Lemahnya posisi Jokowi ini, memang pada akhirnya banyak menguntungkan pihak-pihak yang ingin menjatuhkannya. Selama tiga tahun pemerintahannya, tak sedikit isu-isu yang dihembuskan untuk menjungkal kepemimpinan Jokowi. Bahkan sempat beredar upaya makar yang dilakukan pihak-pihak tertentu, dengan mendompleng aksi massa terkait kasus penodaan agama Basuki Tjahaja Purnama (Ahok) lalu.
Terjangan Fitnah
“Saya melihat ada tiga isu artifisial yang diarahkan ke Istana, ke pemerintah. Satu, anti-Islam, kedua antek China, ketiga pro-PKI.”
Tiga isu ini diungkapkan oleh Kepala Staf Kepresidenan Teten Masduki, di Kompleks Istana Kepresidenan, Jakarta, Selasa (30/5) lalu. Teten yang juga sempat diisukan sebagai antek komunis oleh Alfian Tanjung ini mengimbau, kritik yang ditujukan kepada pemerintah sebaiknya dilakukan secara proporsional.
Tudingan-tudingan bohong yang diarahkan secara masif kepada Presiden Jokowi ini, menurut Teten, sebenarnya untuk membentuk opini masyarakat. Berita-berita bohong itu, lanjutnya, tidak hanya mengotori demokrasi, namun juga tidak produktif di tengah usaha pemerintah menjalankan roda pembangunan nasional. (Baca: Jokowi: PKI, Gebuk Saja!)

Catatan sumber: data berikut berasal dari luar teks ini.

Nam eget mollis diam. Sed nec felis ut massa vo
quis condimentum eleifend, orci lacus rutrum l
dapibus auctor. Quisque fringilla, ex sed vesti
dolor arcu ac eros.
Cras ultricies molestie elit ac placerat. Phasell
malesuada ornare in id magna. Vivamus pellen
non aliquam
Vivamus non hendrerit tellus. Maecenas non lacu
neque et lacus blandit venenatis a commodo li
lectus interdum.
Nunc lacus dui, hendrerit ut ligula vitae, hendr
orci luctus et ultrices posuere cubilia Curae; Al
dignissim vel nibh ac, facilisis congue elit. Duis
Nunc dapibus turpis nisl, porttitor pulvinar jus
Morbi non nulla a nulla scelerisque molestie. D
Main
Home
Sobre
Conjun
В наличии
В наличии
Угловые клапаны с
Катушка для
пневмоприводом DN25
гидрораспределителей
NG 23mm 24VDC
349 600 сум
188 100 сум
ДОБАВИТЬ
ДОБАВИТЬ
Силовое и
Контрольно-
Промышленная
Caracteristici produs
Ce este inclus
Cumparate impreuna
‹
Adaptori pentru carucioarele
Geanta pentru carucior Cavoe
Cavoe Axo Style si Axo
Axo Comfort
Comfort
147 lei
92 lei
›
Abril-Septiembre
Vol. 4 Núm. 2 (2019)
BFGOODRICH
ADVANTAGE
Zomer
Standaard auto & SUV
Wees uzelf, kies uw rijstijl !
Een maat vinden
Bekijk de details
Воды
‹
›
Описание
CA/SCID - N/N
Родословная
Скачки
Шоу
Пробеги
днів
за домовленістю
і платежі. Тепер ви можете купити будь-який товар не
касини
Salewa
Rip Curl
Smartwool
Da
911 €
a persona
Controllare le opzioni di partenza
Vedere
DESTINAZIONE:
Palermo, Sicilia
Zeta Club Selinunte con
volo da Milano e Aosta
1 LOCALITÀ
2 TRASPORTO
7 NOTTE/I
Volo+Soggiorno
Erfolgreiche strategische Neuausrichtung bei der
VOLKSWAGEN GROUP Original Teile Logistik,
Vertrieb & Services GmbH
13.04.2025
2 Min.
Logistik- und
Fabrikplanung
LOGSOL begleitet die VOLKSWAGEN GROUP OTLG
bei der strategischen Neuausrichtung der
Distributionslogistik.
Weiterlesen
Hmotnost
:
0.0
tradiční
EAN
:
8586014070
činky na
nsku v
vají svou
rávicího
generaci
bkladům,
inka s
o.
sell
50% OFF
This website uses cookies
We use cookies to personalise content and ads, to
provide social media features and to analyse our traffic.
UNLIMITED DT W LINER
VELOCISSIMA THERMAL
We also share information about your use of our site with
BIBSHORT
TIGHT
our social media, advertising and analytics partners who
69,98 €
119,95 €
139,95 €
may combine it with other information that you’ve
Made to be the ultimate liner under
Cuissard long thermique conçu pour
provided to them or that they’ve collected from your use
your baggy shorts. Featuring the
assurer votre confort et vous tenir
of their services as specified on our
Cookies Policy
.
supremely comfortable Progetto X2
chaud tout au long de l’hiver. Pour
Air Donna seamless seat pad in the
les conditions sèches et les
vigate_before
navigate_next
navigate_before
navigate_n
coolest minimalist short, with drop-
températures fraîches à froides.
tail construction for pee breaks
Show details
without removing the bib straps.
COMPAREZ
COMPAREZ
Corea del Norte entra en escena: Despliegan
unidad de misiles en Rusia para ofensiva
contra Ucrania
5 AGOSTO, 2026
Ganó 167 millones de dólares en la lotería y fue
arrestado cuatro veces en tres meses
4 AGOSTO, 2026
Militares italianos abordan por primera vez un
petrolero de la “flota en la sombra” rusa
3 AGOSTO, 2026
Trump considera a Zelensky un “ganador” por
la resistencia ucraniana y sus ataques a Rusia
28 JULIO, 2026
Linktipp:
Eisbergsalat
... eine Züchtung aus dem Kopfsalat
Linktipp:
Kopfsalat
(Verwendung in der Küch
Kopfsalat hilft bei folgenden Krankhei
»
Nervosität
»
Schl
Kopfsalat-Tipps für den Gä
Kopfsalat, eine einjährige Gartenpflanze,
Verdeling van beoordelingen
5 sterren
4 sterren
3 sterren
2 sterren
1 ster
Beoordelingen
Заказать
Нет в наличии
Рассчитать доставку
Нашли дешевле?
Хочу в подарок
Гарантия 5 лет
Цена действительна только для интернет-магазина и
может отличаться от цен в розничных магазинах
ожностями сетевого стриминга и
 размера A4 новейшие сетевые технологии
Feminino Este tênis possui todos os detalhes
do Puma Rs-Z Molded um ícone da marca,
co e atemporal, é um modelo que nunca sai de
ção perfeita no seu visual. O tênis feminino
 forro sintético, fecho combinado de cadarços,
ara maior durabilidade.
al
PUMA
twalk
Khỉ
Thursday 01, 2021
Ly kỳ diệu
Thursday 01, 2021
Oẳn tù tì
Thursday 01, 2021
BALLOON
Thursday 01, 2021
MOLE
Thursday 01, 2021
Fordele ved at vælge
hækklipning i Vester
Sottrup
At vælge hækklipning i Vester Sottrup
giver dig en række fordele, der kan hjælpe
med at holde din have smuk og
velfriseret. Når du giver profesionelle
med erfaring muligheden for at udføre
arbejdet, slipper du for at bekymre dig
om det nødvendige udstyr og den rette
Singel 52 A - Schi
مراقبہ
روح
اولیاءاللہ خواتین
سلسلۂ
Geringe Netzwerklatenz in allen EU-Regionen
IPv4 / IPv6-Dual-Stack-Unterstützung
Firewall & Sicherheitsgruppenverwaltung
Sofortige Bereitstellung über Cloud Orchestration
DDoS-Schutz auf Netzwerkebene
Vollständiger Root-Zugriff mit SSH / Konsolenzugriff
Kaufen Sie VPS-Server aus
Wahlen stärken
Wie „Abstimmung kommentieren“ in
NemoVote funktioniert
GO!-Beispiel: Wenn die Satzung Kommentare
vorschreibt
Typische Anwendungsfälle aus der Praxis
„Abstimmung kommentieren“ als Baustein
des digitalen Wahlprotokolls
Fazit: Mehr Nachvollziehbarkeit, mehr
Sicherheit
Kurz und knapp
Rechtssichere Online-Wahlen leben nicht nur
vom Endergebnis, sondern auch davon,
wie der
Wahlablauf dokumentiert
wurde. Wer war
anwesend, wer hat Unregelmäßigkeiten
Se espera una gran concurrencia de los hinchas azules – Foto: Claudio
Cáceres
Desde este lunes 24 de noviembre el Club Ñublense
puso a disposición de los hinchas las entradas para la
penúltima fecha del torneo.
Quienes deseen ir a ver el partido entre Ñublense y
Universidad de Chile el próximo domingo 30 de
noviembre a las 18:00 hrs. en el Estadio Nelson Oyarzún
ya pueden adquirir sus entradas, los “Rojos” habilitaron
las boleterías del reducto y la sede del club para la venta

Sangat keterlaluan mereka yg fitnah Jokowi. Presiden RI sampai hrs mempertahankan diri di FB. Mari hantam mrk yg melakukan itu thd Presiden pic.twitter.com/uLzpdBierz
— Daemoen (@Mentimoen) June 5, 2017
Kebijakan Tidak Populis
“Saya tahu, banyak yang memaki-maki saya. Untuk awal-awal. Itu yang karena belum tahu arahnya mau kemana. Saya siap tidak populer. Saya siap dimaki-maki.”
Pernyataan ini Jokowi akui karena sudah siap dengan segala keputusan yang diambil, terutama kebijakan yang tak populis. Ada beberapa kebijakan yang ia ambil dan ini berisiko menggerus popularitasnya. Diantaranya adalah kebijakan mengalihkan subsidi BBM, menolak impor beras, hingga menghukum mati pengedar narkoba.
Jokowi sadar kalau perubahan yang ia dorong akan menyakitkan masyarakat. Namun, semuanya juga harus sadar kalau perubahan biasanya dimulai dengan hal-hal yang sakit. “Jangan dipikir Jokowi penakut, itu yang perlu dicatat. Waktu mengalihkan BBM November lalu, saya diingatkan. ‘Pak Jokowi, kalau mengalihkan akan menghilangkan subsidi, maka popularitas akan jatuh’. Itu risiko. Tidak ada masalah buat saya.”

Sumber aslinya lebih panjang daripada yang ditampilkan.